One could make the argument that focusing on more salient and dangerous failure modes like deceptive alignment makes a lot more sense. However - especially if you’re interested in approaches that work in the worst case and don’t rely on reality turning out optimistically one way or the other - you probably want approaches that prevent things from going badly at all.
So, how do you prevent any failure modes that route through deception? In an earlier post, I wrote about robust intent alignment as the solution, and one research direction I think is feasible to get there. But here I want to make a different point, about what it would look like to interface with deception in that setup.
Start from the intuition that deception in a system is a property of the person being deceived more than it is the deceiver. It follows pretty naturally that deception is better viewed as a property of the composite system that is the agent and its environment. So, if you wanted to interface with the general thing that is deception, you’re going to be building an interface to that composite system.
Another way of putting this is that evaluating whether an action leads to deception or not requires being able to evaluate things within the complexity class of the environment. Which brings us back to the classical difficulty of RLHF: we can’t foresee the consequences of some action very reliably in a complex environment. This means we’re unable to properly evaluate whether an action taken by something smarter than us is good or not.
If all alignment properties we cared about were in this complexity class, it may be the case that worst-case alignment is strictly intractable.
However, there are many properties that belong to the complexity class of the agent alone, such that evaluation is much more feasible. Properties describing specific mechanistic components of the model, for instance. The sub-problem of identifying explicitly deceptive circuits within a model falls under this category[1].
Another property is related to internal optimization within systems. If you buy the idea of optimization as pointing at something real in the world[2], then for the right operationalization properties about optimization are properties that belong to the complexity class of the system it’s internal to. One example of this is the target of this optimization: what I refer to as objectives, and the focus of most of my work.
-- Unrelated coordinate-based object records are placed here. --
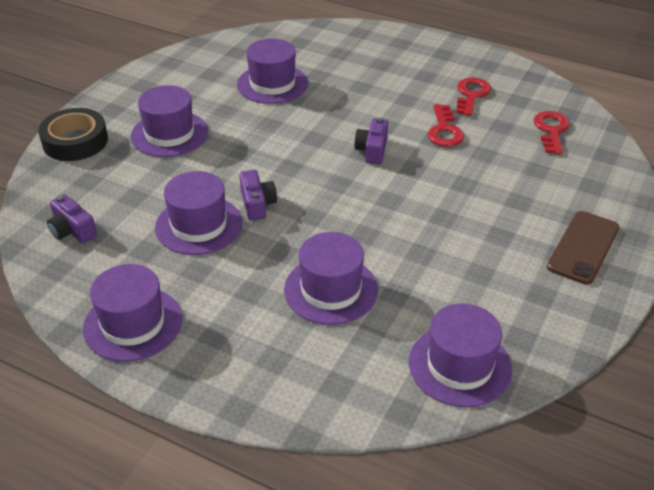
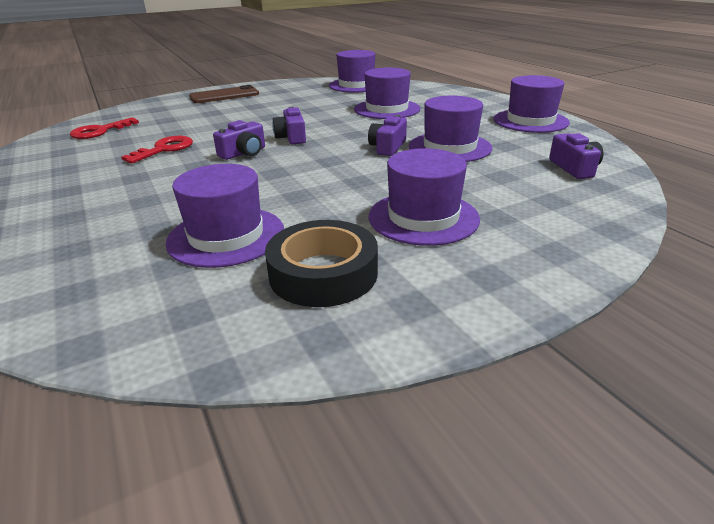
camera: 145 degrees left, 10 degrees down
(75, 141) = (564, 246): black tape -> black tape (323, 273)
(364, 186) = (291, 137): none -> purple camera
(471, 95) = (79, 164): red key -> none

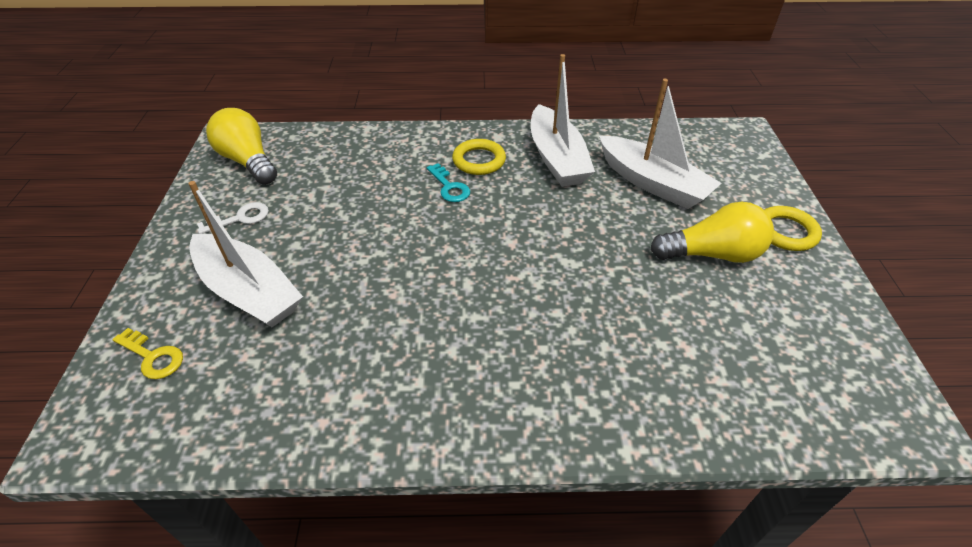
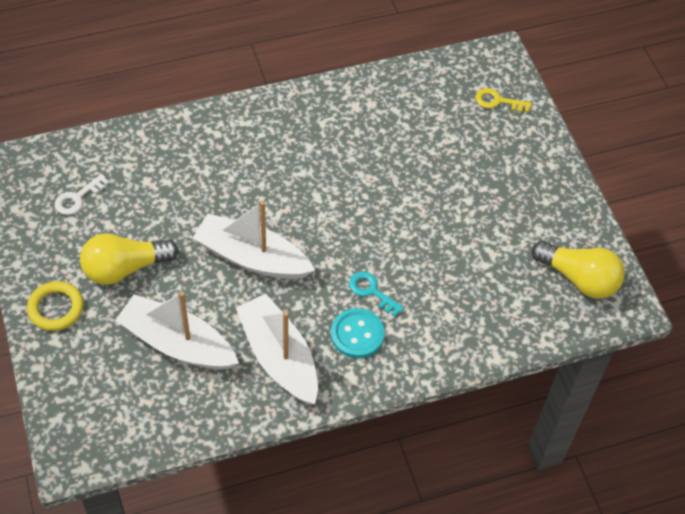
camera: 160 degrees right, 10 degrees up
(240, 218) = (532, 214): white key -> white key (77, 198)
(249, 291) = (473, 155): white boat -> white boat (252, 257)
(479, 160) = (357, 334): yellow ring -> turquoise button

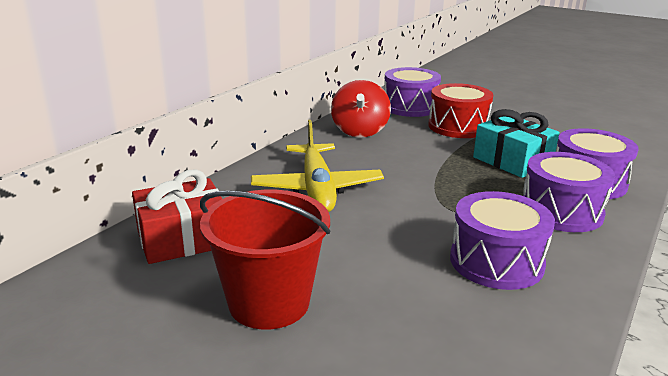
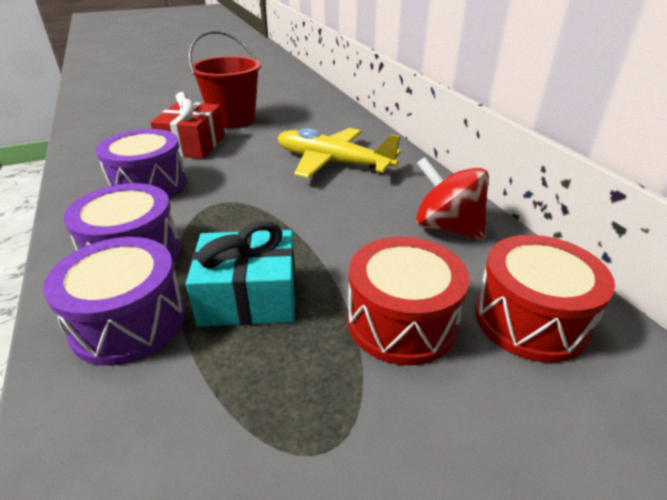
camera: 125 degrees right, 10 degrees up
(183, 239) = (320, 114): red gift -> red gift (193, 145)
(410, 107) = (530, 319): purple drum -> red drum

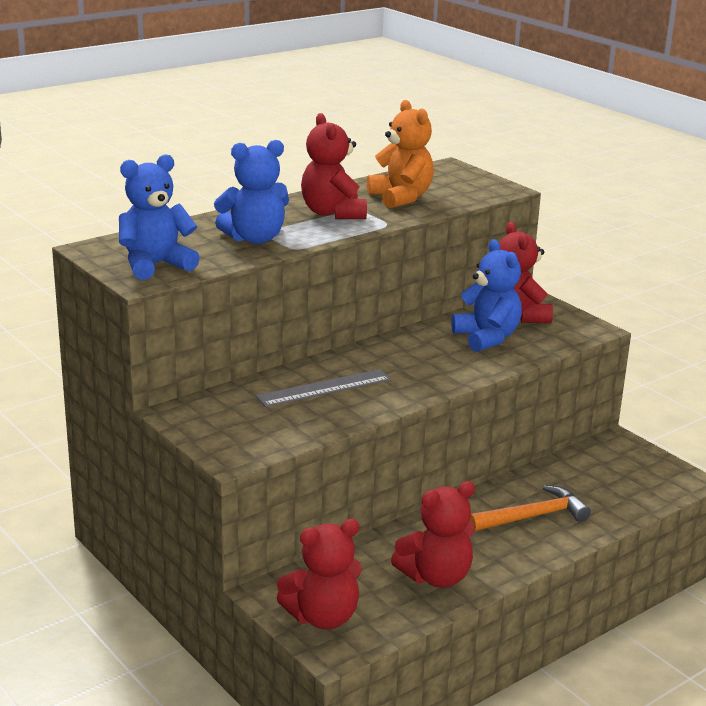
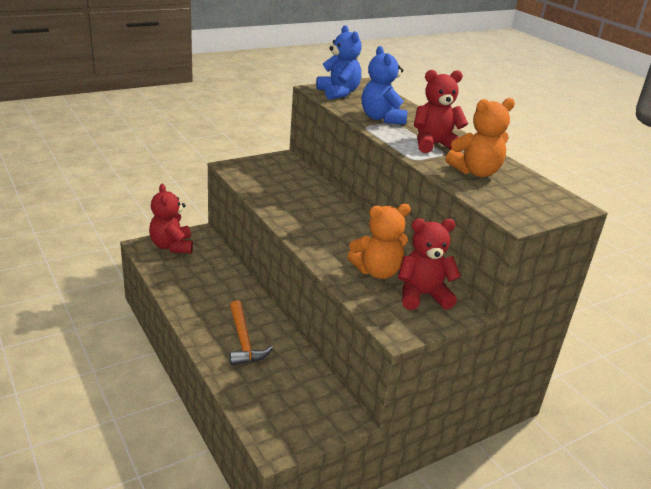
camera: 95 degrees right, 5 degrees up
(324, 388) = (304, 199): grey ruler -> none
(436, 577) = (191, 287): red teddy bear -> none
(487, 338) = (377, 271): blue teddy bear -> orange teddy bear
I think one way to frame the core part of the technical alignment problem is that we need to figure out how to interface with the alignment properties we care about within the systems we care about. The choice of what properties we try to build interfaces with is pretty central to that, and I think a commonly missed idea is that some properties we care about cash out in pretty different ways at the limit, and as such are more or less tractable.
- ^
This is also, by my understanding, the part of the problem that most theories of impact for current interpretability work focus on. That it only focuses on this part of the problem is one of my reservations of current interpretability work.
- ^
Even if very confused in current operationalizations. It could also be very fuzzy in realistic scenarios, with blurred boundaries between things that are structurally optimizers and things that aren’t. However, I think there’s a coherent conceptual boundary that can be drawn.
Thanks for the comment, I'm glad it helped!
I'm not sure if I know exactly what parts you feel fuzzy on, but some scattered thoughts:
Abstracting over a lot of nuance and complexity, one could model internal optimization as being a ~general-purpose search process / module that the model can make use of. A general-purpose search process requires a goal to evaluate the consequences of different plans that you're searching over. This goal is fed into the search module as an input.
This input is probably described in the model's internal language; i.e., it's described in terms of concepts that the model learns corresponding to things in the environment. This seems true even if the model uses some very direct pointer to things in the environment - it still has to be represented as information that makes sense to the search process, which is written in the model's ontology.
So the inputs to the search process are part of the system itself. Which is to say that the "property" of the optimization that corresponds to what it's targeted at, is in the complexity class of the system that the optimization is internal to. I think this generalizes to the case where the optimization isn't as cleanly represented as a general-purpose search module.